La42enne , sempre secondo quanto riferito dai ghisa, urla: "Non mi potete fare un c..., se mi portate via domani torno qui e ammazzo qualcuno", per poi mordersi la mano e cominciare a sputare sangue "gridando di avere l’Aids e di infettare tutti".

Il finto malore

Dopo diversi tentativi falliti di mediazione e un intervento respinto dei sanitari del 118, i due ghisa decidono di accompagnare A.M. in via Custodi e la fanno entrare non senza difficoltà in auto: i sedili posteriori sono separati da quelli anteriori con una lastra di plexiglas. Durante il tragitto, di circa cinque chilometri, con un’altra macchina di supporto, la trans scalcia e dà testate contro il divisorio: "Voi due non arrivate vivi a stasera, io sono pazza". In via Castelbarco, a poche centinaia di metri dalla sede del Radiomobile, gli agenti non sentono più un fiato: si voltano e vedono la quarantaduenne accasciata, come colpita da un malore. "Abbiamo deciso subito di fermarci – ha spiegato l’agente a chi gli ha parlato –. Di recente, ho fatto un corso per utilizzare il defibrillatore automatico: mi sono ricordato che ogni secondo è prezioso, e quindi ho pensato che quella persona avesse bisogno". 

La fuga e gli sputi

In realtà, appena aperta la portiera, A.M. ha dato un calcio ed è scesa, per poi colpirlo alla gamba. In quel momento, è partito l’inseguimento a piedi, durante il quale la trans avrebbe spintonato un altro ghisa. Il primo a raggiungerla, dopo aver preso il passaggio da un ragazzo in motorino, è il collega dell’agente: lei continua a sputare, lui le dà un colpo alle gambe per buttarla a terra e poi usa lo spray urticante.

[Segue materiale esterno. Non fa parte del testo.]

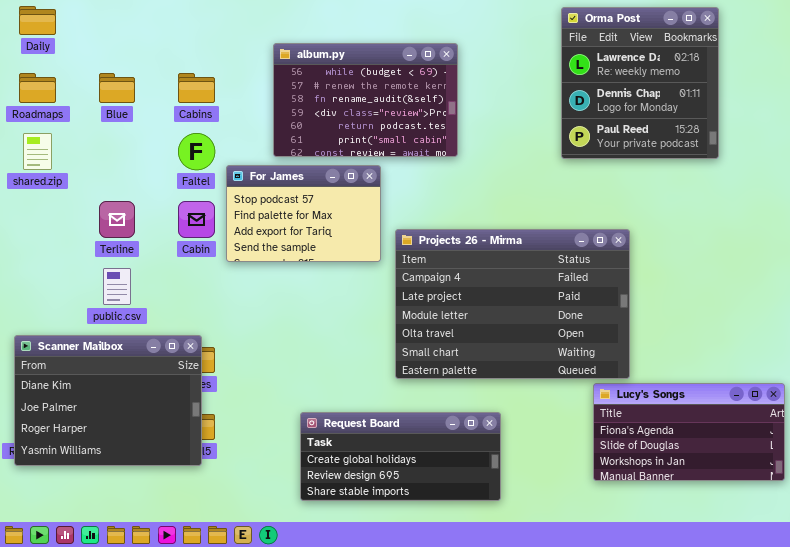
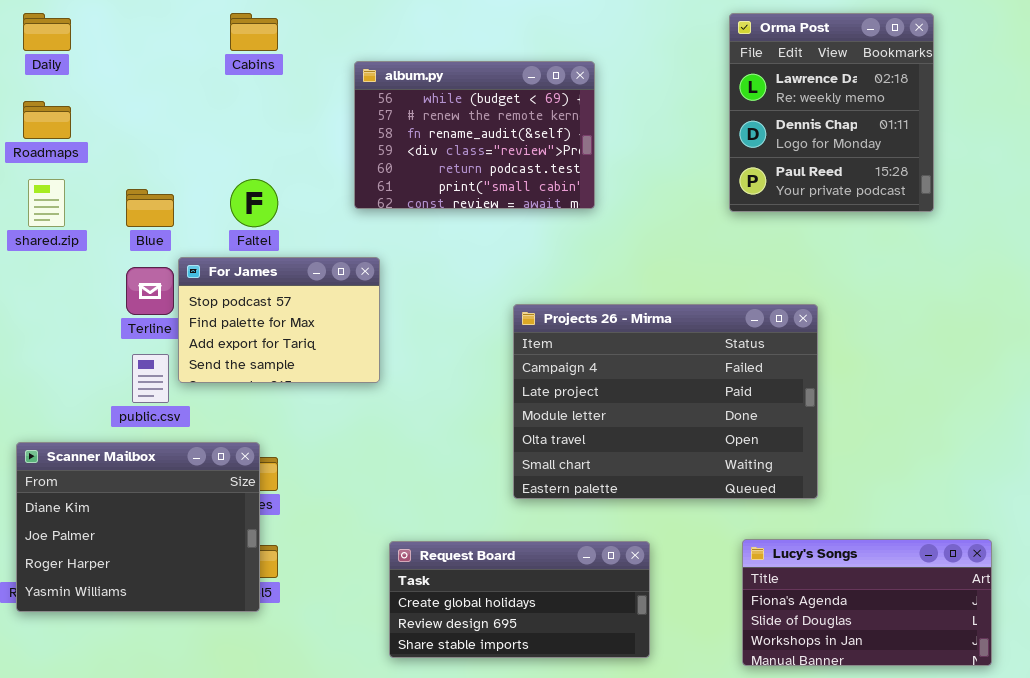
Blue: [99,73,135,103] -> [126,189,174,227], moved
Cabins: [178,73,215,103] -> [230,13,278,51], moved
For James: [226,165,381,262] -> [178,257,380,383], moved
Lucy's Songs: [593,383,785,481] -> [742,539,992,666], moved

Poi arriva l’altro, che colpisce più volte. Il segretario del Sulpl Daniele Vincini lo difende: "Il colpo alla testa è uno. Era meglio che non ci fossero, ma se li guardate bene sono tutti colpi indirizzati solo a prendere l’attenzione e il soggetto ha avuto zero giorni di prognosi e non ha avuto problemi di tipo fisico".